“Know, therefore,.. you are a stubborn people. Remember and do not forget how you provoked the Lord your God to wrath in the wilderness… You have been rebellious against the Lord. At Horeb… the Lord was so angry with you that he was ready to destroy you… [He] said to me, ‘Arise, go down quickly.., for your people… have acted corruptly… They have made themselves a metal image…
“‘Let me alone, that I may destroy them and blot out their name from under heaven…’ I looked, and you had… made yourselves a golden calf… So I took hold of the two tablets and threw them… and broke them before your eyes. Then I lay prostrate before the Lord… I neither ate bread nor drank water, because of all the sin that you had committed… I was afraid of the anger and hot displeasure that the Lord bore against you… But the Lord listened to me…
“So I lay prostrate before the Lord for these forty days and forty nights… And I prayed, ‘O Lord God, do not destroy your people and your heritage, whom you have redeemed through your greatness, whom you have brought out of Egypt… Do not regard the stubbornness of this people, or their wickedness or sin, lest the land from which you brought us say, “Because the Lord was not able to bring them into the land that he promised them, and because he hated them, he has brought them out to put them to death in the wilderness.” For they are your people and your heritage, whom you brought out by your great power and by your outstretched arm.’” Deuteronomy 9:4-8,12,14,16-19,25-29
One of Moses’ most significant ministries among the people of God was his ongoing intercession for them. From reluctance to maturity as God’s leader of the nation, he grew through ongoing communion with his Sovereign. Over years and trials he deepened his understanding of how God worked and the facets of His character. He learned to love His honor and His people, however fickle and rebellious they were. (Exodus 4:10-13)

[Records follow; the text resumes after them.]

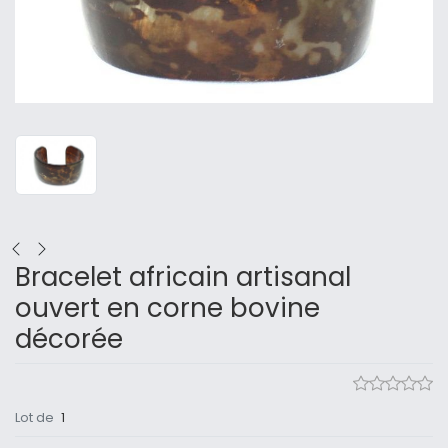
Bracelet africain artisanal
ouvert en corne bovine
décorée
Lot de
1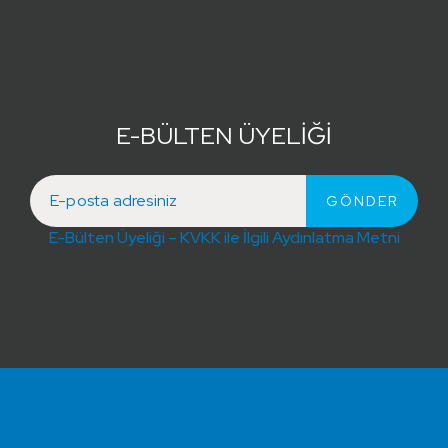
E-BÜLTEN ÜYELİĞİ
E-Bülten Üyeliği – KVKK ile İlgili Aydınlatma Metni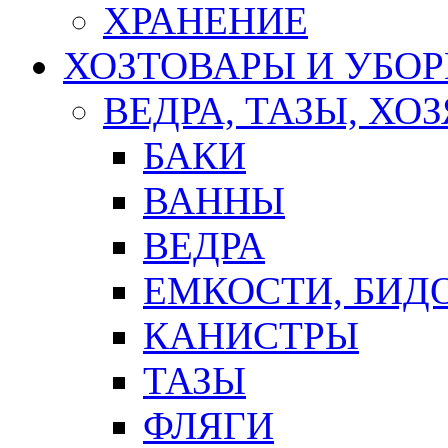
ХРАНЕНИЕ
ХОЗТОВАРЫ И УБО
ВЕДРА, ТАЗЫ, Х
БАКИ
ВАННЫ
ВЕДРА
ЕМКОСТИ, БИД
КАНИСТРЫ
ТАЗЫ
ФЛЯГИ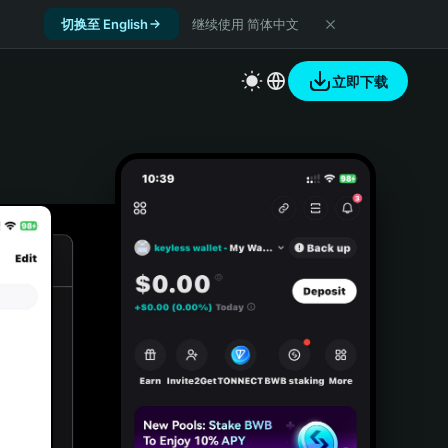
切换至 English
继续使用 简体中文
立即下载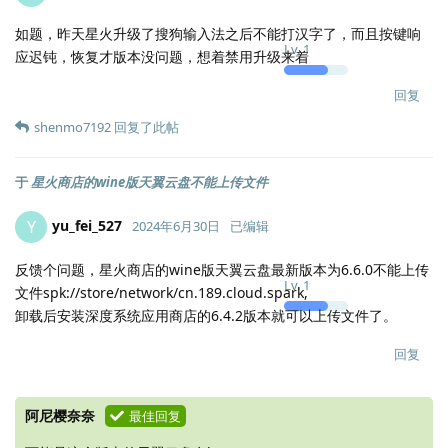
如题，昨天星火升级了搜狗输入法之后不能打汉字了，而且按键响
Lv.
1
应迟钝，恢复才版本没问题，想着禁用升级来着
回复
shenmo7192
回复了此帖
于
星火商店的wine版天翼云盘不能上传文件
yu_fei_527
Y
2024年6月30日
已编辑
反馈个问题，星火商店的wine版天翼云盘最新版本为6.6.0不能上传
Lv.
1
文件spk://store/network/cn.189.cloud.spark,
卸载后安装深度系统应用商店的6.4.2版本就可以上传文件了。
回复
阿尼樱奈奈
最佳回复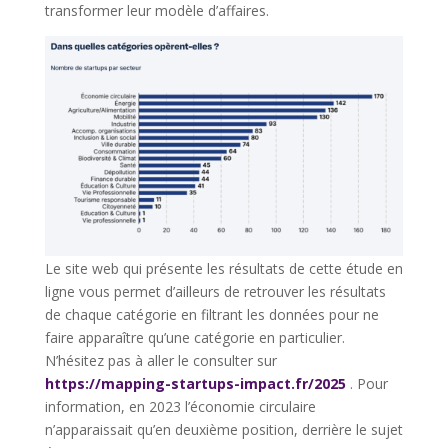
transformer leur modèle d’affaires.
Le site web qui présente les résultats de cette étude en
ligne vous permet d’ailleurs de retrouver les résultats
de chaque catégorie en filtrant les données pour ne
faire apparaître qu’une catégorie en particulier.
N’hésitez pas à aller le consulter sur
https://mapping-startups-impact.fr/2025
. Pour
information, en 2023 l’économie circulaire
n’apparaissait qu’en deuxième position, derrière le sujet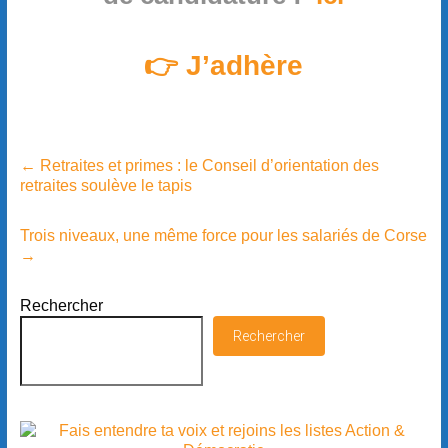
👉 J’adhère
←
Retraites et primes : le Conseil d’orientation des
retraites soulève le tapis
Trois niveaux, une même force pour les salariés de Corse
→
Rechercher
Rechercher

Prayer does that. Humbling ourselves before the Almighty, the Holy One, puts us in our place as His instrument. It reminds us of our smallness before His greatness, our fallibility and weakness before His perfection and might. Coming by His mercy reminds us to be merciful, and acknowledging His undeserved favor awakens graciousness in us toward others. (Job 1:5; Psalm 8:3-6; Matthew 6:12; Luke 18:13; Hebrews 4:15-16)
How vibrant is our ministry of pleading for others? Does our own secure salvation cause us to be smug and uncaring toward the lost, or regularly spur us to grief over rebel spirits and ignorance, compassion, desire for God’s holy intervention? How well do we try to understand their resistance or reluctance? Would we ask God for a heart like His for their souls?
Whom has the Lord placed alongside us in workplace or neighborhood for whom there may be no other to plead? What evidence do we display, visibly or in the private place, that we care deeply and personally for their eternal state, and are concerned that God’s honor be known? The Lord hears the powerful, effectual prayers of His people. When and for whom will I prostrate myself and plead today? (Psalm 34:17; 138:3; Jeremiah 33:3; James 5:16)
Loving Father, compel me to passionate, merciful pleading for the lost, seeking You and Your highest and best for their sake and Your glory.